Unwinding Madness by Gurney Gerald; Lopiano Donna A.; Zimbalist Andrew
Author:Gurney, Gerald; Lopiano, Donna A.; Zimbalist, Andrew
Language: eng
Format: epub
Publisher: Brookings Institution Press
It is because of this three-part test that an observer cannot look at an athletic program’s simple count of male and female participants and determine whether the Title IX standard has been met. While the first option, commonly referred to as the Prong One proportionality standard, is the safest harbor, too many schools have not embraced this standard. Few schools are able to rely on option two because it is very difficult to show a history of “continuing expansion” of opportunities for the underrepresented sex over the forty-plus years since Title IX passed without reaching the proportionality safe harbor. Option three is a different story because “fully and effectively accommodating” the interests and abilities of the underrepresented sex has several loopholes. In making this determination, the OCR, according to a policy guidance letter from the Department of Education, “will consider whether there is (a) unmet interest in a particular sport; (b) sufficient ability to sustain a team in the sport; and (c) a reasonable expectation of competition for the team.”10 If all three conditions are present, the OCR will find that an institution has not fully and effectively accommodated the interests and abilities of the underrepresented sex.
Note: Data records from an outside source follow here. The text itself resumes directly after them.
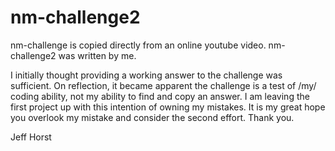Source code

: # nm-challenge2

nm-challenge is copied directly from an online youtube video.
nm-challenge2 was written by me.  

I initially thought providing a working answer to the challenge was sufficient.  On reflection, it became apparent the challenge is a test of /my/ coding ability, not my ability to find and copy an answer.  I am leaving the first project up with this intention of owning my mistakes.  It is my great hope you overlook my mistake and consider the second effort.  Thank you.

Jeff Horst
More than 3.2 million girls participated in interscholastic athletics at the high school level in 2014–15. While this is a large number, it is smaller than the 3.6 million male high school athletes in 1972. In 2014–15, there were 4.5 million male high school athletes.11 While girls constitute 49 percent of all high school students, they receive only 42 percent of all participation opportunities, a 1.1 million participation gap under the proportionality provision of Title IX. High schools are simply not adding new girls’ sports or expanding opportunities by adding junior varsity and freshman opportunities for existing sports. This is a function of administrative choice and a lack of financial resources, neither of which is an acceptable excuse under Title IX. It is not because of a lack of interest: hundreds of thousands of additional females are competing in open amateur and Olympic sports that are not yet commonly offered at the high school or college level, such as wrestling, rugby, synchronized swimming, bowling, and water polo. The number of girls in the prospective athlete population is more than sufficient to fill the small number of intercollegiate athletic opportunities offered at the college level—212,000 NCAA athletes in 2014–1512 and approximately 40,000–50,000 sponsored by the National Association of Intercollegiate Athletics (NAIA), the National Junior College Athletic Association (NJCAA), and several other small collegiate sports organizations. The authors, who have been heavily involved in collegiate sports for the last forty-five years, are not aware of a college or university that has added a new women’s sport, hired a coach, and given the coach a recruiting budget, only to have that coach return his or her salary with the explanation of not being able to find a sufficient number of interested girls with the ability to play. The suggestion that there is a deficiency of sport interest or ability among females is a myth.